The rub. The rub is to tell a story. Story is made by language. Language is essence but not all language is essential. Most language is unessential. Most language is said. Saying is not story. But stories are spoken. Out of mouths. Mouths are shameful—holes like eyes where things are shoved and broken off. Somewhere after the breaking follows a story. The story must speak out of the breaking. Stories that do not speak out of the breaking are not story. Breaking is essential. Breaking is the rub.
*
What keeps me upright is my proximity to quitting. I could tell you what it’s like to live so far away from the family that I love. I could tell you what it’s like to waste a life doing a thing I never had much right to do in the first place. I could tell you and not tell you.
Death is and is not the end. Death is a given. Breath is the rub. Proximity to quitting is not quitting. Proximity is a tight space. It’s vibratingly close, bolted and alive.
*
September 2013. My daughter is two months old. I’ve just had the honor of marrying my brother and his fiancée in an open field across from our childhood home. Currently air bound, Portland to Chicago, hustling back to Doha to make my buck. The man beside me is reading a book called Twentieth-Century Sprawl. The man and I are seated in First Class. We could weigh 400 pounds apiece and not satiate the girth of our leather seats. Whereas behind the divide they’re packed six to a row, forty-two aisles deep.
The sprawl in my mind wears a dusty coat of building sites, banked upon a methane sea, where an industry of liquified natural gas thrives in rapacious, late-capital porn. Where the last of the mangroves are dredged from the coastlines for a harbor of reclaimed luxury islands that very few will ever desire to afford. Where aquatic life degenerates exponentially. Where trains of trucks loaded with sewage disappear daily into the desert. If the sewage is buried or burned or dumped to congeal into great cakes under the sun, nobody can say. Dubai, Abu Dhabi, Doha. The Bedouin of the region once followed the hoop of rains that oscillated the Arabian Peninsula. Now the descendants subsist by the globalized artifice of imported agriculture, imported architecture, imported engineering, imported education, imported labor—a divinity of goods and services enabled by petroleum dollars, an economic clusterfuck in Europe, a fracturing war in the Levant, and the great Arab and South Asian diaspora.
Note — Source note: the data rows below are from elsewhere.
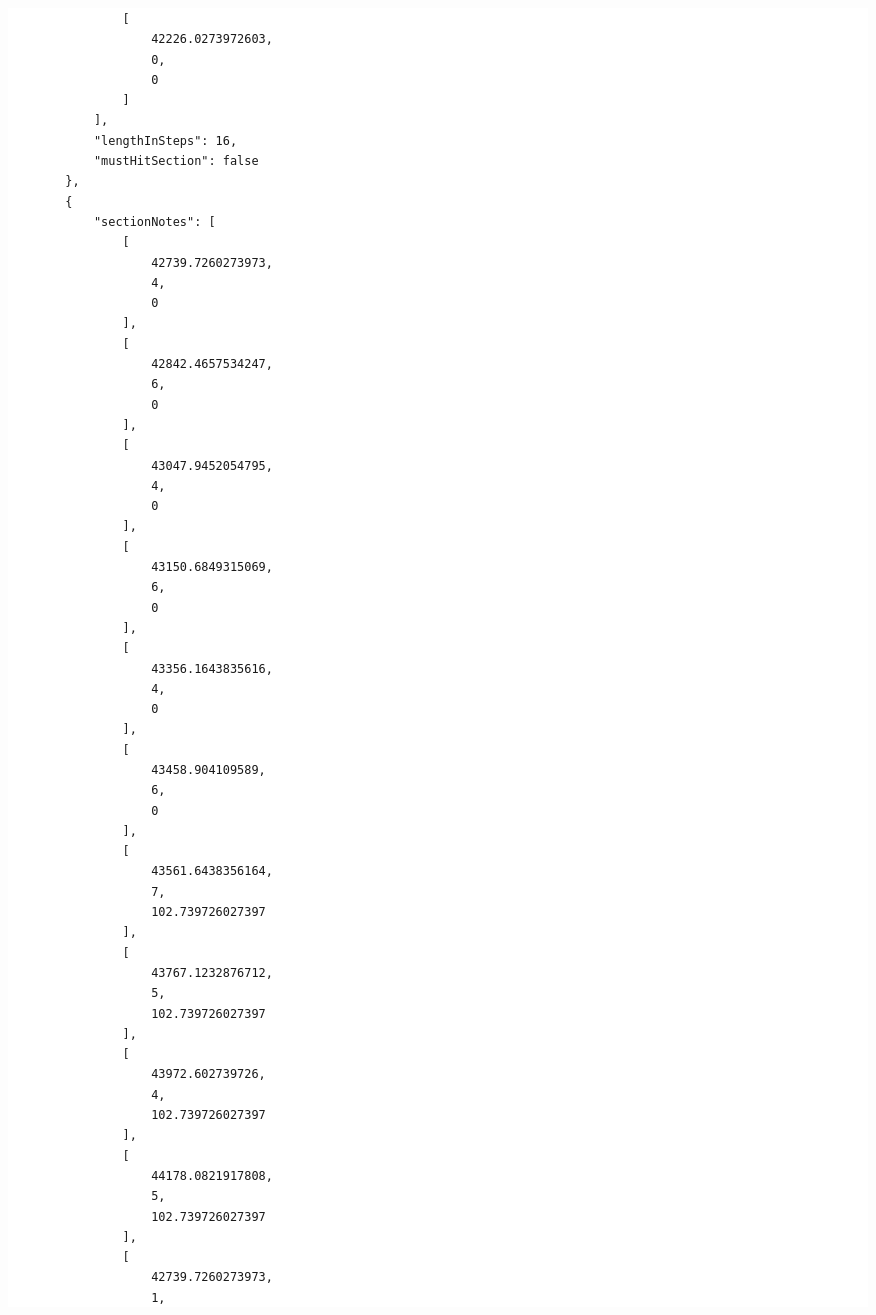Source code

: 					[
						42226.0273972603,
						0,
						0
					]
				],
				"lengthInSteps": 16,
				"mustHitSection": false
			},
			{
				"sectionNotes": [
					[
						42739.7260273973,
						4,
						0
					],
					[
						42842.4657534247,
						6,
						0
					],
					[
						43047.9452054795,
						4,
						0
					],
					[
						43150.6849315069,
						6,
						0
					],
					[
						43356.1643835616,
						4,
						0
					],
					[
						43458.904109589,
						6,
						0
					],
					[
						43561.6438356164,
						7,
						102.739726027397
					],
					[
						43767.1232876712,
						5,
						102.739726027397
					],
					[
						43972.602739726,
						4,
						102.739726027397
					],
					[
						44178.0821917808,
						5,
						102.739726027397
					],
					[
						42739.7260273973,
						1,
The convexity of complicity. There are prizes. There are no prizes.
*
The neo-Marxist thinker and cultural critic Slavoj Žižek says:
“[The] fundamental divide is the one between those included into the sphere of (relative) economic prosperity and those excluded from it . . . [lying] beneath these protective measures is the simple awareness that the present model of late capitalist prosperity cannot be universalized.”
I suppose Žižek would know. He flies First Class, too.